Background On Fast-Food Minimum Wage Debate
Last September, the state of New York approved a measure to increase the minimum wage for employees of fast-food chain restaurants to $15 an hour over the next few years. The law gradually raises the minimum wage to $15 in New York City by the end of 2018. On Long Island and in Westchester County, the wage would rise to $15 by the end of 2021. The minimum wage only would rise to $12.50 in the rest of the state by 2020, with further increases tied to inflation and other economic indicators.
Earlier this year, California Gov. Jerry Brown signed a law raising the state's minimum wage to $15 by 2022. The statewide minimum wage will increase from $10 an hour to $10.50 an hour on Jan. 1, 2017, then up to $11 an hour on Jan. 1, 2018. From there it will increase by $1 annually until reaching $15 an hour on Jan. 1, 2022.
Fast-food companies already are bracing for the impact.
"We believe the minimum wage should go up on a state-by-state basis, we've always said that -- but we don't want it to accelerate at a rate that is unsustainable for the people who are really important to us, which is our franchisees and building their businesses," said Dunkin Brands (DNKN) CEO Nigel Travis during an April 28 call with analysts. To try and get out in front of the headwind, Dunkin' is working with franchisees on simplifying operations, finding supply-chain and energy-management cost savings and lowering capital investments for remodels.
Dunkin' has seen mixed traffic since the New York City law was announced as scared franchisees hiked prices in advance of the wage increases. It may be a dynamic playing out at Popeyes, too.

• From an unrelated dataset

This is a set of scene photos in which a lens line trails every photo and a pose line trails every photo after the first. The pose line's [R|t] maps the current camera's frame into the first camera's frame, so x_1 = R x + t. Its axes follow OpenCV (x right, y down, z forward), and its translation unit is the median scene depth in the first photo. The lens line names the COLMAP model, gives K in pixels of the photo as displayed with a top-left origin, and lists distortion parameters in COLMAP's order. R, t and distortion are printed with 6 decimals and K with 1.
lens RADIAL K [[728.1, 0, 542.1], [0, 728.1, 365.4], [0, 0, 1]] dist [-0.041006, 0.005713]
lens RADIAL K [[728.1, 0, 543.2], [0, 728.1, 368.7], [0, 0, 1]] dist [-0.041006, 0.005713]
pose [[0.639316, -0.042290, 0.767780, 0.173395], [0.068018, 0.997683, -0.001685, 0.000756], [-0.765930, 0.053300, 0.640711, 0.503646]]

"It is true that the two levers are pricing and labor productivity and we are seeing that in our franchise operations that selective pricing and selective reduction in labor is occurring, particularly in those markets feeling the pressures of labor increases that are too fast," Popeyes CEO Cheryl Bachelder said during a May 28 call.
Meanwhile, Chipotle's San Francisco locations reportedly have raised prices by as much as 14% due to the city's 14% minimum wage hike that went into effect on May 1 and boosted the minimum wage to $12.25 an hour from $10.74. The company has not disclosed its sales performance in San Francisco following the reported price hikes. My gut tells me traffic weakened before the E. coli issue popped up months later.
The Hillary Effect
While the new minimum wage laws take hold in New York and California and place real pressure on the bottom lines of restaurants, there is also a headline risk to investors in the sector. Her name is Democratic presidential contender Hillary Clinton.

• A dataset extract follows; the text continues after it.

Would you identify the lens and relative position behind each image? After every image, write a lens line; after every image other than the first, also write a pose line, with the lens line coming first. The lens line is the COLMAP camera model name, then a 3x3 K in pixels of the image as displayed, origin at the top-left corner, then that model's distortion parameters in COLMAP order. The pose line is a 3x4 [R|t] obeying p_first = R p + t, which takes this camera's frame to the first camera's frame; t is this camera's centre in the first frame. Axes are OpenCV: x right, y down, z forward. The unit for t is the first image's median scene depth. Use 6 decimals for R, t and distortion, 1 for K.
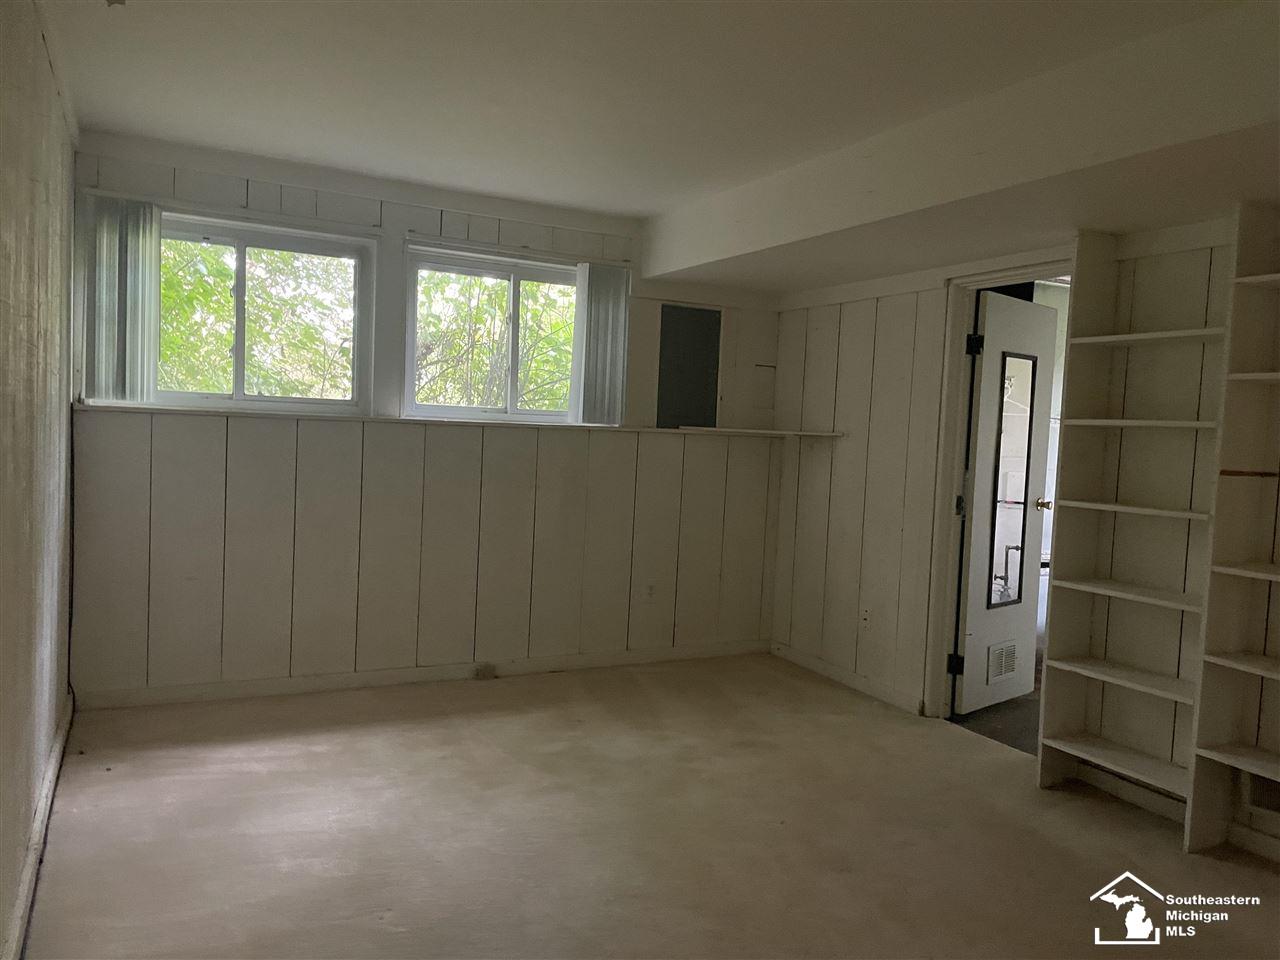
lens RADIAL K [[974.7, 0, 630.2], [0, 974.7, 475.6], [0, 0, 1]] dist [0.099729, -0.127920]
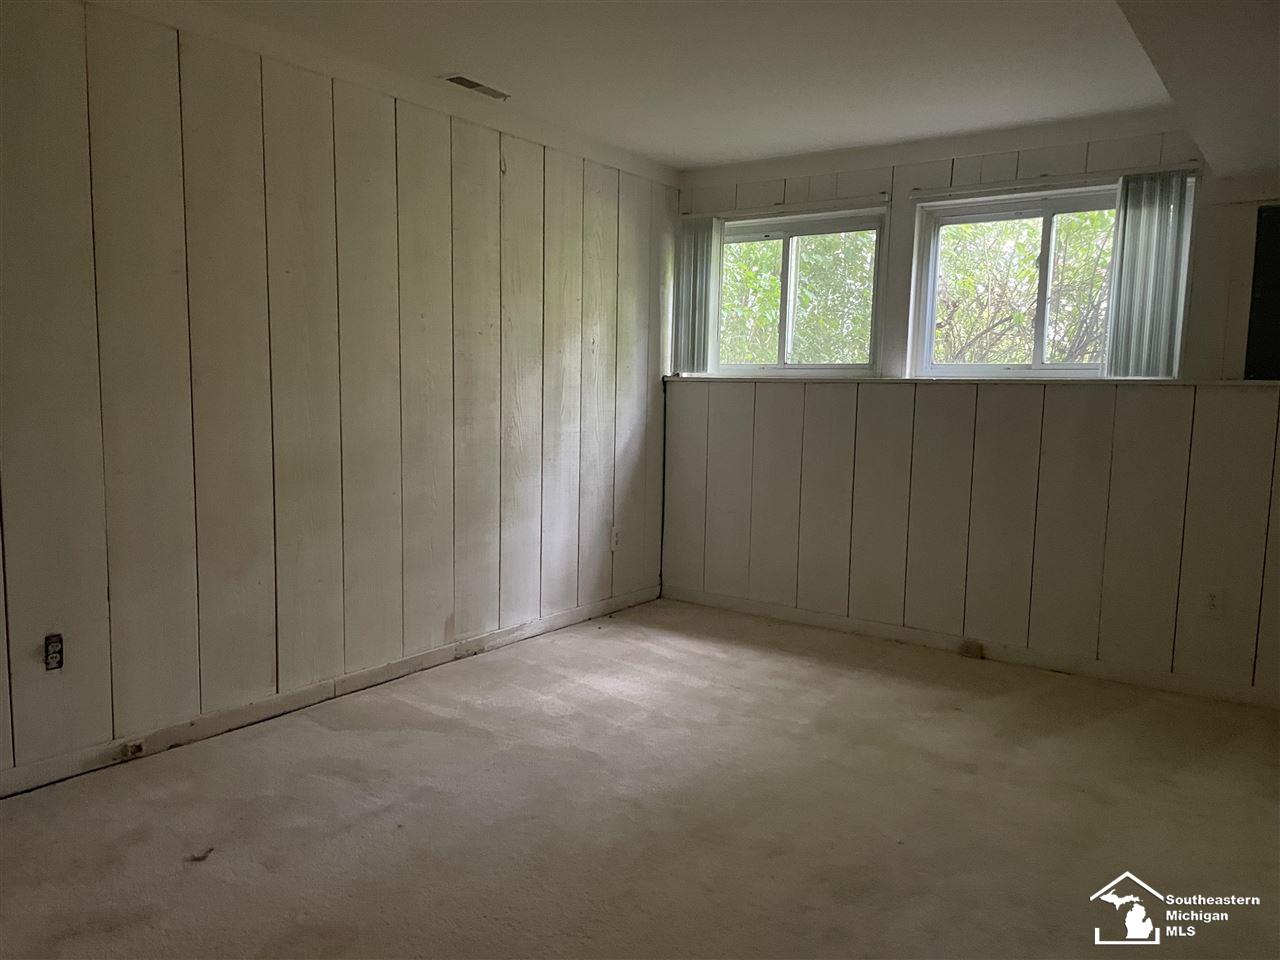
lens RADIAL K [[974.7, 0, 628.1], [0, 974.7, 489.5], [0, 0, 1]] dist [0.099729, -0.127920]
pose [[0.437756, 0.064989, -0.896742, 0.587540], [-0.041459, 0.997782, 0.052073, 0.014624], [0.898137, 0.014383, 0.439480, 0.316074]]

At an event in April, Clinton said she would sign a $15 minimum wage bill if a Democratic Congress were to place it on her desk as president.
"Well, of course I would," Clinton responded to a question on the wage topic. She added that she has "supported the Fight for $15" -- the union-backed campaign that has held rowdy protests demanding higher worker wages outside of fast food restaurants. Clinton originally supported a $12-an-hour minimum wage. Either way, a Clinton presidency could be bad news for restaurants given her penchant for a materially higher minimum wage.
Political uncertainty could lead some restaurant companies to take overly cautious stances with their 2017 guidance when it's eventually shared. Acknowledged Dunkin CEO Travis, "I think a lot's going to happen politically and through the election process, so I think this year we will probably decide on our guidance for 2017 later than we normally do as a result of that."